Dataset entries
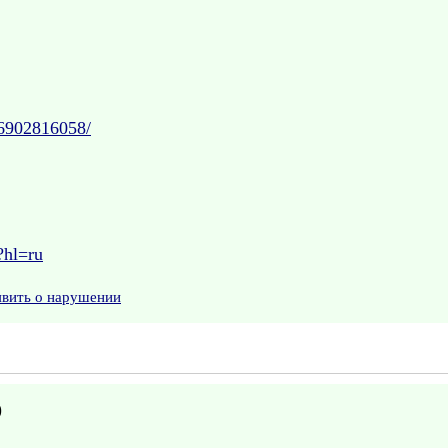
36902816058/
?hl=ru
явить о нарушении
)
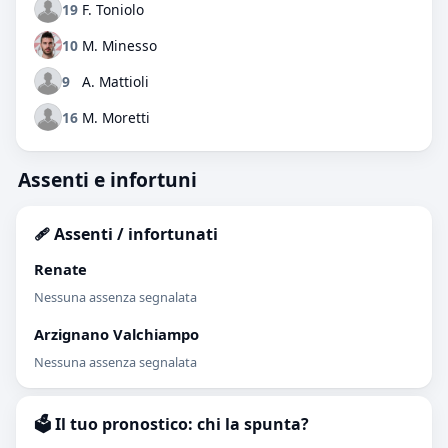
19
F. Toniolo
10
M. Minesso
9
A. Mattioli
16
M. Moretti
Assenti e infortuni
🩹 Assenti / infortunati
Renate
Nessuna assenza segnalata
Arzignano Valchiampo
Nessuna assenza segnalata
🗳️ Il tuo pronostico: chi la spunta?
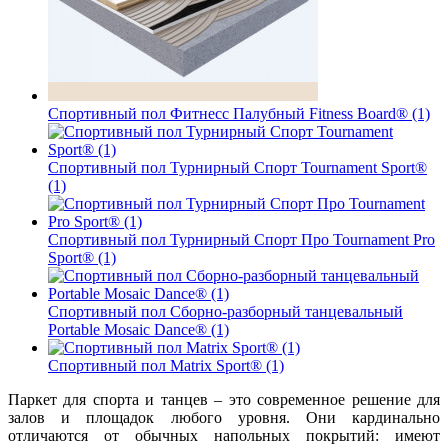
Спортивный пол Фитнесс Палубный Fitness Board® (1)
Спортивный пол Турнирный Спорт Tournament Sport®
(1)
Спортивный пол Турнирный Спорт Про Tournament Pro
Sport® (1)
Спортивный пол Сборно-разборный танцевальный
Portable Mosaic Dance® (1)
Спортивный пол Matrix Sport® (1)
Паркет для спорта и танцев – это современное решение для
залов и площадок любого уровня. Они кардинально
отличаются от обычных напольных покрытий: имеют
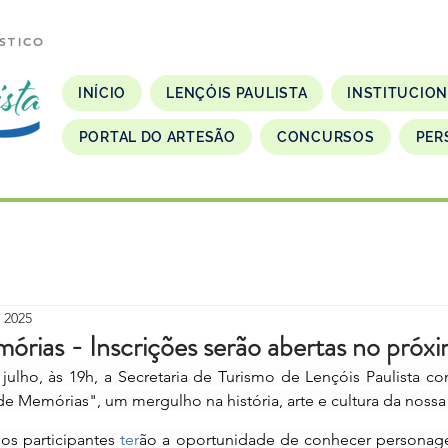
STICO
INÍCIO
LENÇÓIS PAULISTA
INSTITUCIO
PORTAL DO ARTESÃO
CONCURSOS
PER
e 2025
rias - Inscrições serão abertas no próxi
ulho, às 19h, a Secretaria de Turismo de Lençóis Paulista co
de Memórias", um mergulho na história, arte e cultura da nossa
os participantes 
ter
ão a oportunidade de conhecer personagen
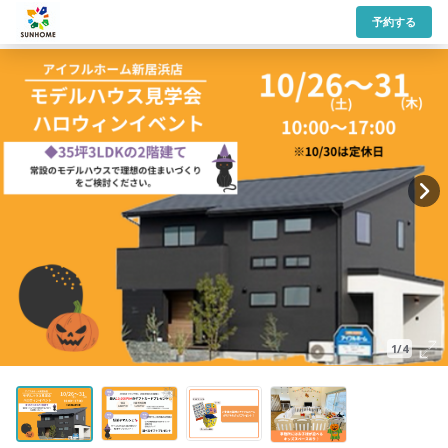
予約する
1/4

WORK INSTRUCTION
Copy the lines starting at the line that contains "Assenti e infortuni" and running to the final line of the entries, inclusive; omit all pictures.

SOLUTION
Assenti e infortuni
🩹 Assenti / infortunati
Renate
Nessuna assenza segnalata
Arzignano Valchiampo
Nessuna assenza segnalata
🗳️ Il tuo pronostico: chi la spunta?
Спортивный пол Фитнесс Палубный Fitness Board® (1)
Спортивный пол Турнирный Спорт Tournament Sport®
(1)
Спортивный пол Турнирный Спорт Про Tournament Pro
Sport® (1)
Спортивный пол Сборно-разборный танцевальный
Portable Mosaic Dance® (1)
Спортивный пол Matrix Sport® (1)
Паркет для спорта и танцев – это современное решение для
залов и площадок любого уровня. Они кардинально
отличаются от обычных напольных покрытий: имеют
STICO
INÍCIO
LENÇÓIS PAULISTA
INSTITUCIO
PORTAL DO ARTESÃO
CONCURSOS
PER
e 2025
rias - Inscrições serão abertas no próxi
ulho, às 19h, a Secretaria de Turismo de Lençóis Paulista co
de Memórias", um mergulho na história, arte e cultura da nossa
os participantes 
ter
ão a oportunidade de conhecer personagen
予約する
1/4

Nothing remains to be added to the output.